Un juge retraité de la Cour supérieure du Québec examine actuellement les dossiers personnels de tous les prêtres, qu'ils soient actifs ou retraités, de cinq diocèses du Québec afin d'y découvrir «tout possible indice d’abus sexuel sur des mineurs ou des personnes vulnérables».
L'archevêque de Montréal a confié, fin 2020, ce mandat de vérification au juge retraité André Denis. «Et pas seulement les prêtres», indique Mgr Christian Lépine. Les dossiers des «évêques, eux aussi» seront tous scrutés ainsi que ceux du personnel pastoral présentement en poste.
Depuis le mois de décembre, le juge retraité de la Cour supérieure du Québec a accès à tous ces documents personnels qui se trouvent aux évêchés de Joliette, Saint-Jean-Longueuil, Saint-Jérôme et Valleyfield, ainsi qu'à l'archevêché de Montréal.
«Je souhaite que le juge Denis nous dise, au meilleur de sa connaissance, s'il y a ou non des prêtres ou des évêques qui sont dans le ministère et pour lesquels il y aurait eu des allégations avec insuffisances de suivi ou de vérification», explique Mgr Lépine en entrevue téléphonique.
Si les dossiers révèlent que d'une ou des personnes sont soupçonnées d'actions inacceptables, «elles seront aussitôt suspendues pendant la tenue d’une enquête approfondie». Si les allégations ne sont pas fondées, le prêtre «retourne à son ministère».
«Avec moi, c'est tolérance zéro», déclare l'archevêque. «Si quelqu'un a été coupable d'abus sexuels contre des mineurs, il ne pourra plus exercer de ministère pour le reste de sa vie.»
Le 25 novembre 2020, lorsque la juge retraitée Pepita G. Capriolo avait dévoilé ce qu'elle avait découvert durant son enquête sur la réception des plaintes contre l'abbé Brian Boucher, condamné à la prison en 2019, Mgr Lépine avait annoncé qu'il entendait dorénavant examiner le contenu des dossiers personnels de tous les prêtres de son archidiocèse.
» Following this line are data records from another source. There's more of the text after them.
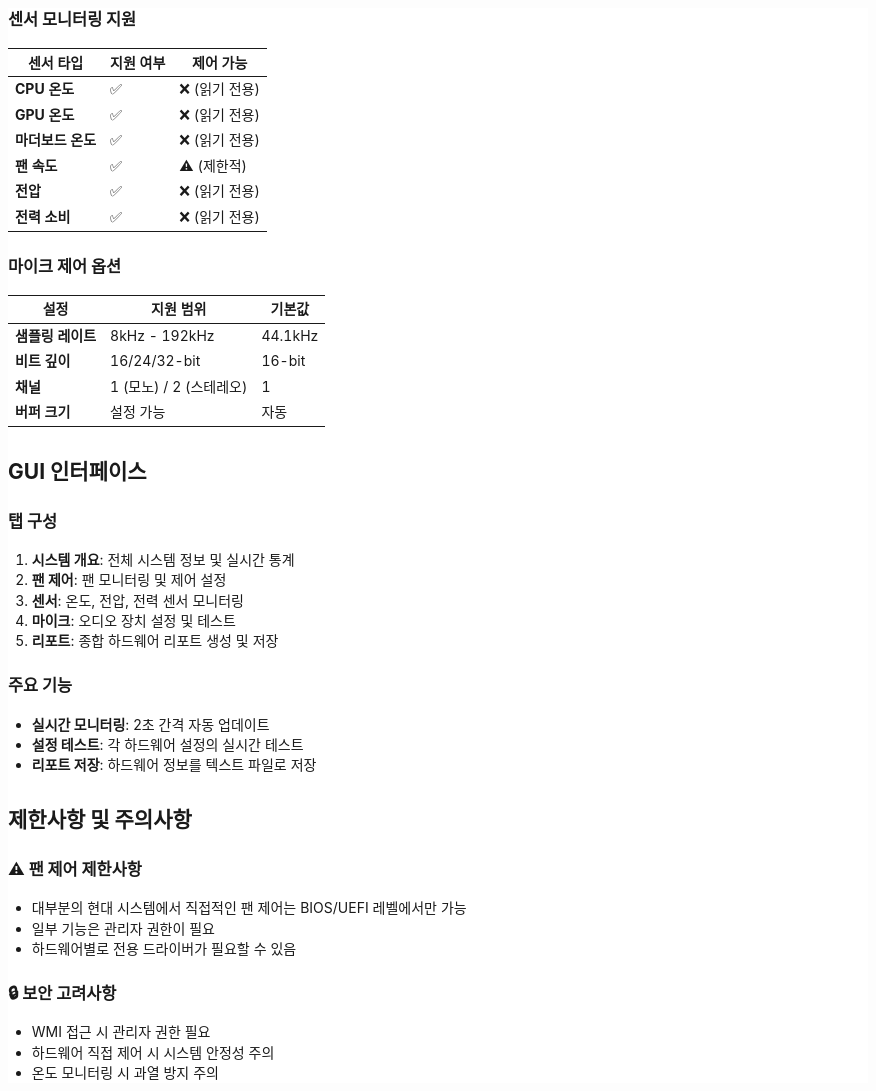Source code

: ### 센서 모니터링 지원

| 센서 타입 | 지원 여부 | 제어 가능 |
|-----------|-----------|----------|
| **CPU 온도** | ✅ | ❌ (읽기 전용) |
| **GPU 온도** | ✅ | ❌ (읽기 전용) |
| **마더보드 온도** | ✅ | ❌ (읽기 전용) |
| **팬 속도** | ✅ | ⚠️ (제한적) |
| **전압** | ✅ | ❌ (읽기 전용) |
| **전력 소비** | ✅ | ❌ (읽기 전용) |

### 마이크 제어 옵션

| 설정 | 지원 범위 | 기본값 |
|------|-----------|--------|
| **샘플링 레이트** | 8kHz - 192kHz | 44.1kHz |
| **비트 깊이** | 16/24/32-bit | 16-bit |
| **채널** | 1 (모노) / 2 (스테레오) | 1 |
| **버퍼 크기** | 설정 가능 | 자동 |

## GUI 인터페이스

### 탭 구성
1. **시스템 개요**: 전체 시스템 정보 및 실시간 통계
2. **팬 제어**: 팬 모니터링 및 제어 설정
3. **센서**: 온도, 전압, 전력 센서 모니터링
4. **마이크**: 오디오 장치 설정 및 테스트
5. **리포트**: 종합 하드웨어 리포트 생성 및 저장

### 주요 기능
- **실시간 모니터링**: 2초 간격 자동 업데이트
- **설정 테스트**: 각 하드웨어 설정의 실시간 테스트
- **리포트 저장**: 하드웨어 정보를 텍스트 파일로 저장

## 제한사항 및 주의사항

### ⚠️ 팬 제어 제한사항
- 대부분의 현대 시스템에서 직접적인 팬 제어는 BIOS/UEFI 레벨에서만 가능
- 일부 기능은 관리자 권한이 필요
- 하드웨어별로 전용 드라이버가 필요할 수 있음

### 🔒 보안 고려사항
- WMI 접근 시 관리자 권한 필요
- 하드웨어 직접 제어 시 시스템 안정성 주의
- 온도 모니터링 시 과열 방지 주의
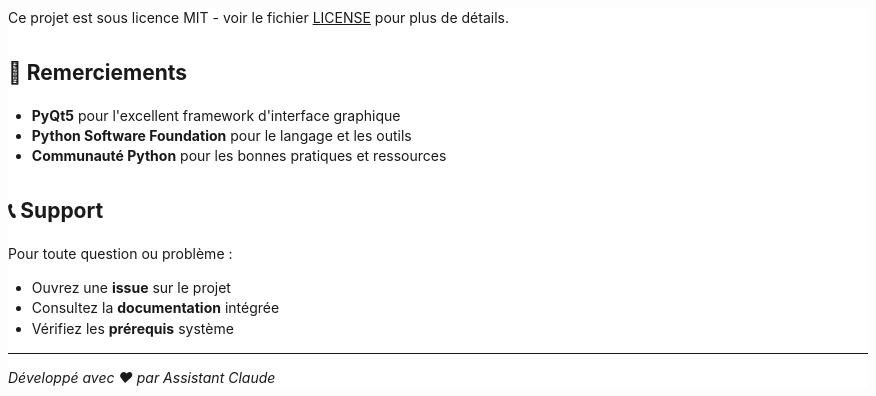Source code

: Ce projet est sous licence MIT - voir le fichier [LICENSE](LICENSE) pour plus de détails.

## 🙏 Remerciements

- **PyQt5** pour l'excellent framework d'interface graphique
- **Python Software Foundation** pour le langage et les outils
- **Communauté Python** pour les bonnes pratiques et ressources

## 📞 Support

Pour toute question ou problème :
- Ouvrez une **issue** sur le projet
- Consultez la **documentation** intégrée
- Vérifiez les **prérequis** système

---

*Développé avec ❤️ par Assistant Claude*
«On aurait bien pu mener ces vérifications à l'interne», reconnaît l'archevêque. «Mais le rapport Capriolo a mis en évidence qu'à l'interne, on a des limites, des fragilités et des lacunes.»
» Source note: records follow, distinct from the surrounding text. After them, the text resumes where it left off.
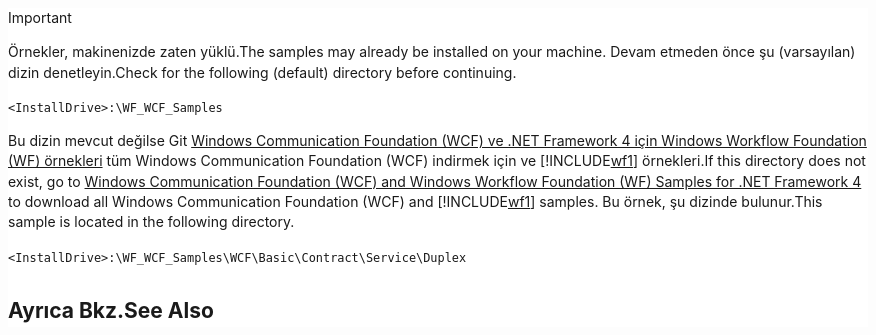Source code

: > [!IMPORTANT]
>  <span data-ttu-id="3356d-135">Örnekler, makinenizde zaten yüklü.</span><span class="sxs-lookup"><span data-stu-id="3356d-135">The samples may already be installed on your machine.</span></span> <span data-ttu-id="3356d-136">Devam etmeden önce şu (varsayılan) dizin denetleyin.</span><span class="sxs-lookup"><span data-stu-id="3356d-136">Check for the following (default) directory before continuing.</span></span>  
>   
>  `<InstallDrive>:\WF_WCF_Samples`  
>   
>  <span data-ttu-id="3356d-137">Bu dizin mevcut değilse Git [Windows Communication Foundation (WCF) ve .NET Framework 4 için Windows Workflow Foundation (WF) örnekleri](https://go.microsoft.com/fwlink/?LinkId=150780) tüm Windows Communication Foundation (WCF) indirmek için ve [!INCLUDE[wf1](../../../../includes/wf1-md.md)] örnekleri.</span><span class="sxs-lookup"><span data-stu-id="3356d-137">If this directory does not exist, go to [Windows Communication Foundation (WCF) and Windows Workflow Foundation (WF) Samples for .NET Framework 4](https://go.microsoft.com/fwlink/?LinkId=150780) to download all Windows Communication Foundation (WCF) and [!INCLUDE[wf1](../../../../includes/wf1-md.md)] samples.</span></span> <span data-ttu-id="3356d-138">Bu örnek, şu dizinde bulunur.</span><span class="sxs-lookup"><span data-stu-id="3356d-138">This sample is located in the following directory.</span></span>  
>   
>  `<InstallDrive>:\WF_WCF_Samples\WCF\Basic\Contract\Service\Duplex`  
  
## <a name="see-also"></a><span data-ttu-id="3356d-139">Ayrıca Bkz.</span><span class="sxs-lookup"><span data-stu-id="3356d-139">See Also</span></span>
C'est pourquoi il n'a pas hésité à faire appel, de nouveau, à l'expertise d'un juge. «Un juge est capable de voir ce qu'il y a dans un dossier mais aussi ce qu'il manque. Si on a des devoirs à refaire ou des clarifications à obtenir, il va nous le faire savoir», dit l'archevêque.
Les évêques de Valleyfield, Saint-Jérôme, Joliette et Saint-Jean-Longueuil vont aussi recevoir un rapport relatif à leur propre diocèse du juge Denis. Ils se sont engagés à lui permettre d'avoir un accès complet aux dossiers de tous les prêtres qui y ont été incardinés (ordonnés par l'évêque diocésain) ou qui y ont oeuvré.
Mgr Lépine a confié un second mandat au juge retraité André Denis. Il lui a demandé, après la rédactions de ses rapports aux évêques diocésains, de réaliser un audit statistique relatif aux abus sexuels de tous les prêtres, vivants ou décédés, des cinq diocèses, toujours en se basant sur les informations déposées dans leurs dossiers. La période couverte va de 1940 à 2020. L'archevêque promet que «les résultats de cet audit statistique seront rendus publics».
Suivi au rapport Capriolo
Le lundi 15 février 2021, Mgr Christian Lépine a aussi annoncé que le comité de mise en œuvre des recommandations du rapport Capriolo a entrepris ses travaux le 12 janvier. Ce rapport compte 31 recommandations dont celle-ci: «qu'un seul dossier papier complet soit conservé à la chancellerie pour chaque membre individuel du clergé et que ce dossier soit immédiatement accessible à tous ceux qui ont un rôle de supervision» sur ce prêtre.
La juge recommande aussi «que le dossier individuel de chaque individu contienne une référence à tout document qui doit être conservé dans les archives secrètes». Les archives secrètes, des documents à consultation très restreinte, comprennent des «informations préjudiciables», comme des lettres de dénonciation ou des expertises professionnelles.
Douze personnes, dont la juge Pepita G. Capriolo, font partie de ce comité. Trois avocats en font aussi partie, une victime et survivant, ainsi que la professeure Karlijn Demasure, la directrice du Centre interdisciplinaire pour la protection des mineurs et des personnes vulnérables de l'Université Saint-Paul, une sommité mondiale sur la question des abus dans l'Église catholique.